O presidente da Associação de Delegados da Polícia Federal (ADPF) também se manifestou, segundo a decisão, afirmando que “o documento não poderia de maneira alguma circular fora da polícia” e que seu uso em um processo criminal seria “totalmente irregular”. Ele ainda disse desconhecer, entre colegas de unidades de inteligência descentralizada, qualquer produção anterior de relatórios com esse tipo de análise sobre representações e investigações em andamento.

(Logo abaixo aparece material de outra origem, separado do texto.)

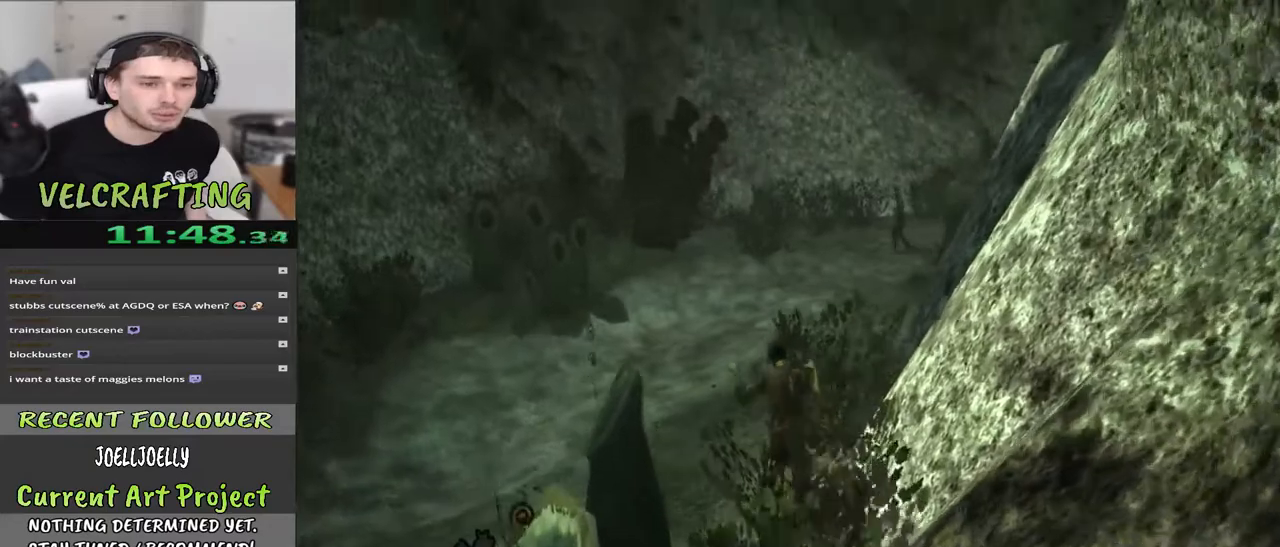
{"buttons": [], "left_stick": "up-left", "right_stick": "right", "events": [[317, "right_stick", "center"], [433, "right_stick", "right"]]}
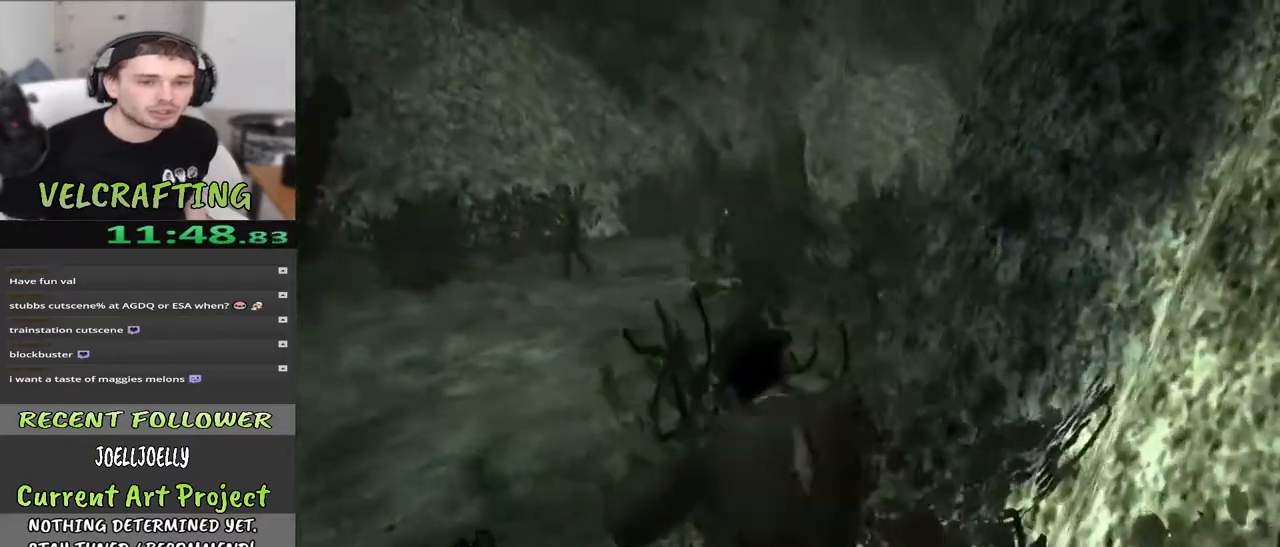
{"buttons": [], "left_stick": "up-left", "right_stick": "center", "events": [[150, "right_stick", "center"], [283, "right_stick", "right"], [483, "right_stick", "center"]]}
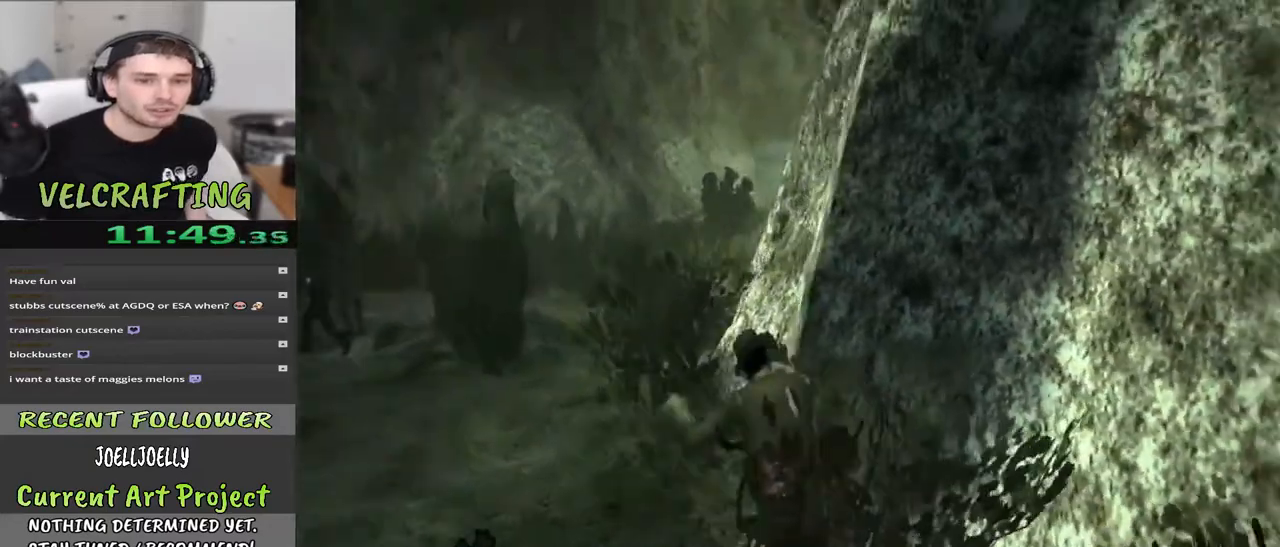
{"buttons": [], "left_stick": "up-left", "right_stick": "center", "events": [[300, "right_stick", "right"], [467, "right_stick", "center"]]}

Vazamento pode ter prejudicado investigação sob sigilo
A decisão também aponta que o relatório vazado citou nominalmente pessoas que seriam alvo de medidas sigilosas ainda em análise pelo Judiciário — entre elas, o ex-presidente do Corinthians Andrés Sanchez e o prefeito de Salvador, ACM Neto. Segundo o próprio documento citado na decisão, esse caso específico está sob sigilo e pendente de decisão judicial, com parecer da Procuradoria-Geral da República contrário à adoção de medidas ostensivas no momento. Mendonça afirmou que a divulgação prévia dessas informações pode ter frustrado a eficácia de diligências que ainda dependiam de sigilo para funcionar.
Base jurídica da decisão
Mendonça citou precedentes do próprio STF para justificar a medida. Na ADPF 722, o Supremo já havia declarado inconstitucionais atos de produção ou compartilhamento de informações sobre a vida pessoal e as escolhas políticas de cidadãos e servidores públicos. Na ocasião, o STF definiu que atividades de inteligência “devem respeitar o regime democrático, no qual não se admite a perseguição de opositores e aparelhamento político do Estado”.

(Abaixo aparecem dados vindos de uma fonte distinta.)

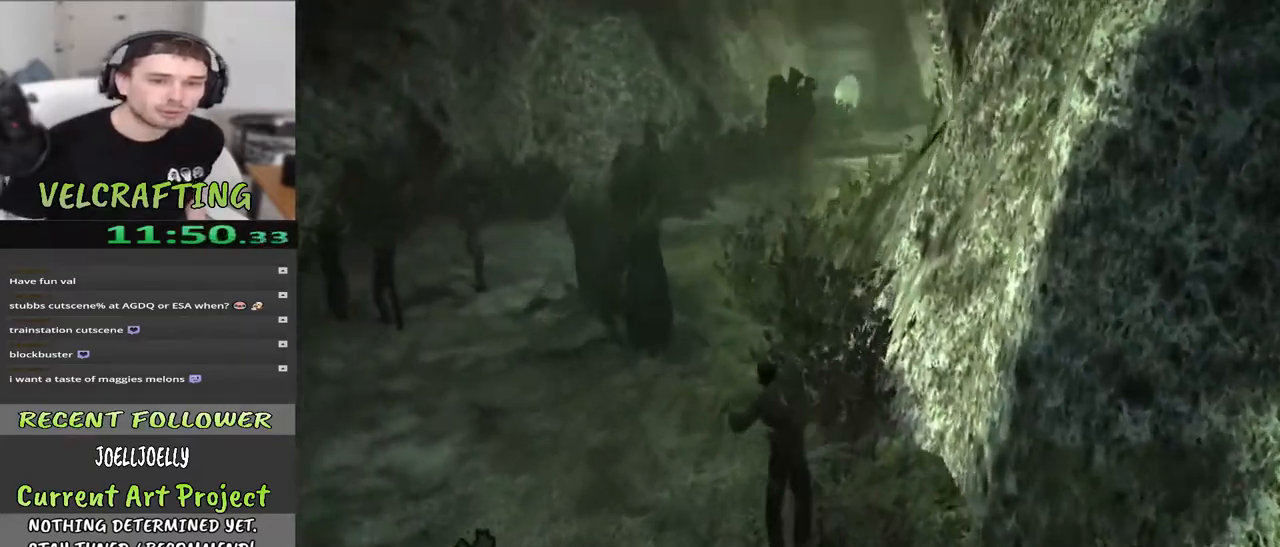
{"buttons": [], "left_stick": "up", "right_stick": "center", "events": [[33, "right_stick", "center"], [383, "left_stick", "up"]]}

Já na ADI 6.529, o Tribunal fixou que órgãos públicos só podem fornecer dados e conhecimentos de inteligência quando houver comprovado interesse público, e que qualquer decisão nesse sentido precisa ser formalmente motivada para permitir controle judicial. Com base nesses entendimentos, e em dispositivos da Lei 15.047/2024 (que trata de infrações disciplinares de policiais federais) e do Código de Processo Penal, o ministro concluiu que o afastamento cautelar era medida necessária para impedir que os dois diretores da PF pudessem interferir nas apurações em curso.
O que Mendonça determinou
Além do afastamento dos dois diretores, a decisão determina:
- abertura de procedimento pela Corregedoria da PF para apurar quem determinou, elaborou e teve conhecimento dos relatórios;
- suspensão imediata da produção de qualquer novo relatório de inteligência sobre atos de magistrados, advogados públicos ou policiais no exercício da função;
- comunicação da decisão ao Ministério da Justiça e Segurança Pública e à Procuradoria-Geral da República.
A medida ainda precisa ser referendada pela 2ª Turma do STF, em sessão virtual marcada para esta mesma terça-feira. Até o momento, a Polícia Federal, Andrei Rodrigues e Leandro Almada não se manifestaram publicamente sobre a decisão. O espaço permanece aberto na CGN para manifestação dos envolvidos.